A few other muscles help move the shoulder joint. In the back, these are the trapezius, the latissimus dorsi, the rhomboid minor and major, and the levator scapulae. In the front, they are the pectoralis minor and major. The serratus anterior muscle draws the shoulder blade against the rib cage, and thus fixes it in place. (click on any picture for larger image)
Let’s not forget the deltoid muscles, which cover the shoulder joint, giving it a rounded appearance.
Even though the shoulder blades do not directly articulate with the spine, they do so indirectly via the rhomboid, and trapezius muscles. The latissimus dorsi muscle attaches to the spine and the lesser tubercle of the humerus, thus also establishing a connection between the shoulder joint and the spine.
All these muscles work together to give the shoulder joint a tremendous range of motion while safeguarding it from dislocation and injury.
We shouldn’t forget the biceps, triceps, and coracobrachialis muscles, which attach to the scapula at the glenoid fossa or coracoid process, as well as the humerus, ulna, or radius of the forearm.
It is no surprise, therefore, that shoulder pain can be felt not only directly in the shoulder joint but also in the neck, the chest, and the back, or down the arm.
Shoulder pain caused by injury directly to the joint or the tendons of the rotator cuff muscles will most likely be felt right around the shoulder joint. In that case, surgery is often needed to repair the damaged structures, followed by physical therapy to restore full range of motion and function to the shoulder.
Shoulder pain may also be diffuse when caused by trauma to the neck or spine, or tension in the muscles of the back, neck, or arm. This type of shoulder pain is best resolved with gentle daily stretching, correction of poor posture, and changes in the way we use our arms and torso througout the day.

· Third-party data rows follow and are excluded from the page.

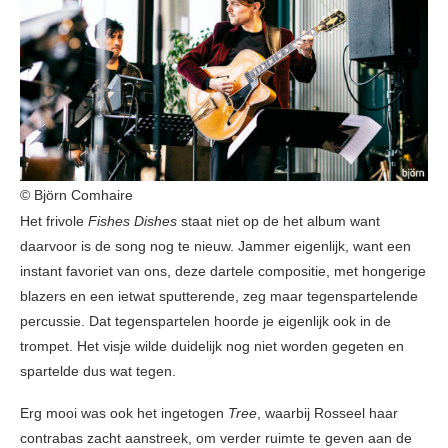
© Björn Comhaire
Het frivole
Fishes Dishes
staat niet op de het album want
daarvoor is de song nog te nieuw. Jammer eigenlijk, want een
instant favoriet van ons, deze dartele compositie, met hongerige
blazers en een ietwat sputterende, zeg maar tegenspartelende
percussie. Dat tegenspartelen hoorde je eigenlijk ook in de
trompet. Het visje wilde duidelijk nog niet worden gegeten en
spartelde dus wat tegen.
Erg mooi was ook het ingetogen
Tree
, waarbij Rosseel haar
contrabas zacht aanstreek, om verder ruimte te geven aan de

Adhesive capsulitis (frozen shoulder syndrome), often makes its appearance in the 4th or 5 decade of life and beyond. People with this type shoulder pain experience great difficulty raising the arm above the shoulder, or reaching behind the head. Simple daily activities such as shaving, combing your hair, putting on a jacket, or reaching into your back pocket elicit excruciating pain.
Craniosacral therapy can greatly assist in restoring full range of motion and function of the shoulder after surgery. Craniosacral therapy is also invaluable in resolving generalized, diffuse shoulder pain. It does so by releasing tension and restrictions in the fascia (connective tissue) that weaves through, envelops, and binds together all cells, tissues, organs, muscles, and other body structures, such as blood and lymph vessels, meridians (energy pathways of the body), and nerves.
With injury, surgery, overuse or incorrect use of muscles and their tendons, poor posture, inflammation, and infections, the fascia becomes twisted, stretched, and/or compressed and over time loses its pliability and resilience. Consequently, it becomes dry, stff, or scarred up. Instead of providing protection and space for all the structures of the body, it acts like a straight jacket, restricting range of motion and function. Inflammation persists, irritating the pain receptors of the sensory nerves embedded in the connective tissue, and making us feel miserable.
Craniosacral therapy gently supports the body to release the tension and restrictions in the fascia, thus creating more space for all the structures to return to full function.
Energetic unwinding of the spine, joints & muscles is even more effective, as it intuitively blends craniosacral therapy with acupressure and soft tissue work to support and help speed up healing, gently and dynamically restoring maximum range of motion and function.